* EXERCISE DESCRIPTION
Instruction for the entries that follow: retype exactly the lines from the line with "middle mcp: (145, 176)" to the line with "pinky tip: (186, 212)", both included, and omit all others.

* DATA RECORDS

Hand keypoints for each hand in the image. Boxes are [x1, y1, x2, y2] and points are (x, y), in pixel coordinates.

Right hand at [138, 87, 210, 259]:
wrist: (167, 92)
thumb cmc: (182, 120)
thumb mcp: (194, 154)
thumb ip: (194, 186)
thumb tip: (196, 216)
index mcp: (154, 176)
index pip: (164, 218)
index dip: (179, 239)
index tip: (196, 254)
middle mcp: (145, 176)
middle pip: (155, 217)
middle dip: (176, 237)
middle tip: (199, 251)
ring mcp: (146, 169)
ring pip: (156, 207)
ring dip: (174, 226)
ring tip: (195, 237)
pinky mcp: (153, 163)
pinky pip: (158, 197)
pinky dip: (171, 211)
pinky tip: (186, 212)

--

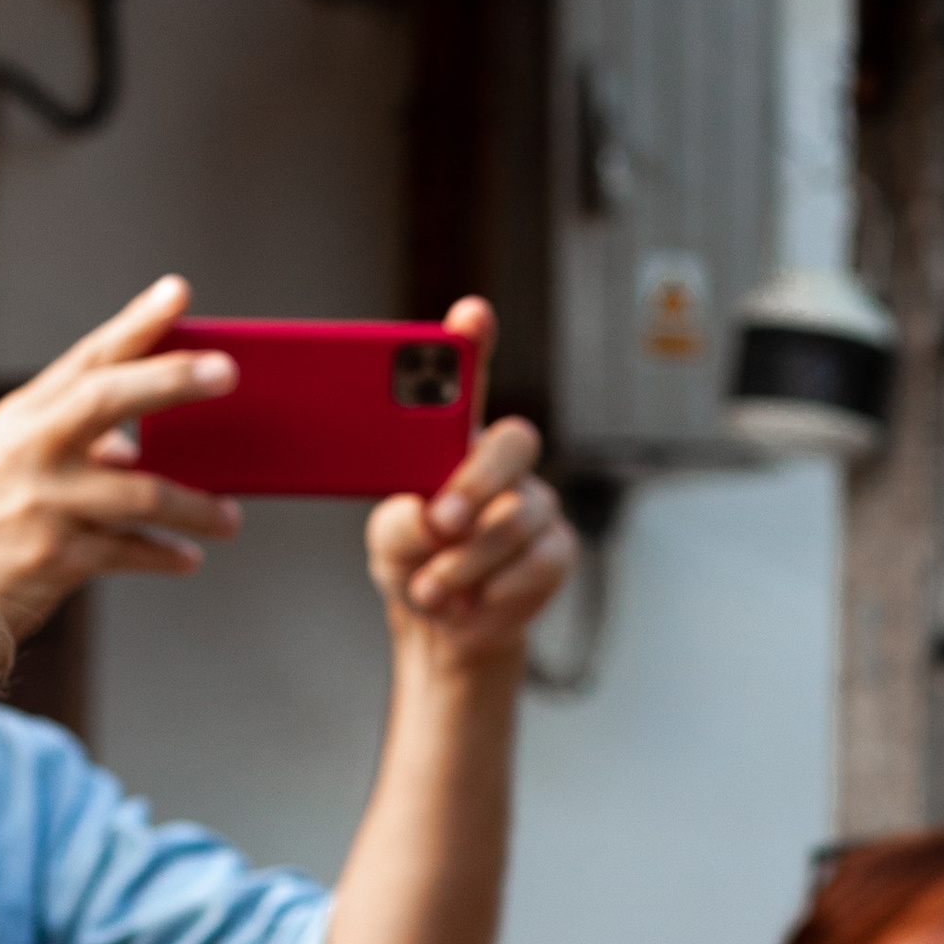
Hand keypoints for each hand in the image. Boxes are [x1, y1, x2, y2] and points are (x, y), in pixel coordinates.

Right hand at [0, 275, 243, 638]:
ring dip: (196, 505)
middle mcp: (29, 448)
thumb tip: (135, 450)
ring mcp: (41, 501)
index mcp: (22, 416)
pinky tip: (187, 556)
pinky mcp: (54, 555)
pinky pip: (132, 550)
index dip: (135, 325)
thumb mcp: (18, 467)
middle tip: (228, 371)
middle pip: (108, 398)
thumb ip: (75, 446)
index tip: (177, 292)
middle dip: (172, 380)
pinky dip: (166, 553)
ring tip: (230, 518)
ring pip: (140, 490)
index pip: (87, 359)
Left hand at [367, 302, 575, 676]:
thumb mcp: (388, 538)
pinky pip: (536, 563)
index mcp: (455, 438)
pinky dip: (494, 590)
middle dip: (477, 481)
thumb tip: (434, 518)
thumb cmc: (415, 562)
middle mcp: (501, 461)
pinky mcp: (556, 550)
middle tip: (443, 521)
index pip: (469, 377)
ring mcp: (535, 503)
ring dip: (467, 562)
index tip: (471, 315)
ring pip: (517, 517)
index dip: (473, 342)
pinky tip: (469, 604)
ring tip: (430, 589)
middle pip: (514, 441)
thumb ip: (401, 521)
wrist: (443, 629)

---

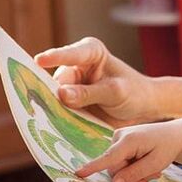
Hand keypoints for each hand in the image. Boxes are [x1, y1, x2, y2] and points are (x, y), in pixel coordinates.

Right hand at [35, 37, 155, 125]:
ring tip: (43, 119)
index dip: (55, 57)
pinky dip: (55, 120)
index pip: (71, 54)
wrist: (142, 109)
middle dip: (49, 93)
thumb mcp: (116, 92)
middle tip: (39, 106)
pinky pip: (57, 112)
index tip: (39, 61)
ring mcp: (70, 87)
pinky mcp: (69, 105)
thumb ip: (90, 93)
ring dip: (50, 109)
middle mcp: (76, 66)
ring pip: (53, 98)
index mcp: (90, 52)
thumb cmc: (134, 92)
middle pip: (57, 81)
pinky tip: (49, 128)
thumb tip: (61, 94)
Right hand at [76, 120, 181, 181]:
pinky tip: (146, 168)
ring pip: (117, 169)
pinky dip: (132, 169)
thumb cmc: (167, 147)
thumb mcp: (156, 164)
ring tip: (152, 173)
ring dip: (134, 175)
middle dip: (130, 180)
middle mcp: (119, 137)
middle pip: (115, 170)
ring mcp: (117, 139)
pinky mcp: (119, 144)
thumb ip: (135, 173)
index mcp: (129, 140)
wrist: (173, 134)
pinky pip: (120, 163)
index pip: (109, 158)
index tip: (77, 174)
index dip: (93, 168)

* TASK RESULT
middle mcp: (145, 176)
middle pip: (155, 217)
middle dip: (176, 237)
middle tip: (199, 251)
ring mcp: (146, 169)
ring pip: (156, 207)
ring dip: (174, 226)
ring tip: (195, 237)
pinky mcp: (153, 163)
pinky pip: (158, 197)
pinky dip: (171, 211)
pinky tip: (186, 212)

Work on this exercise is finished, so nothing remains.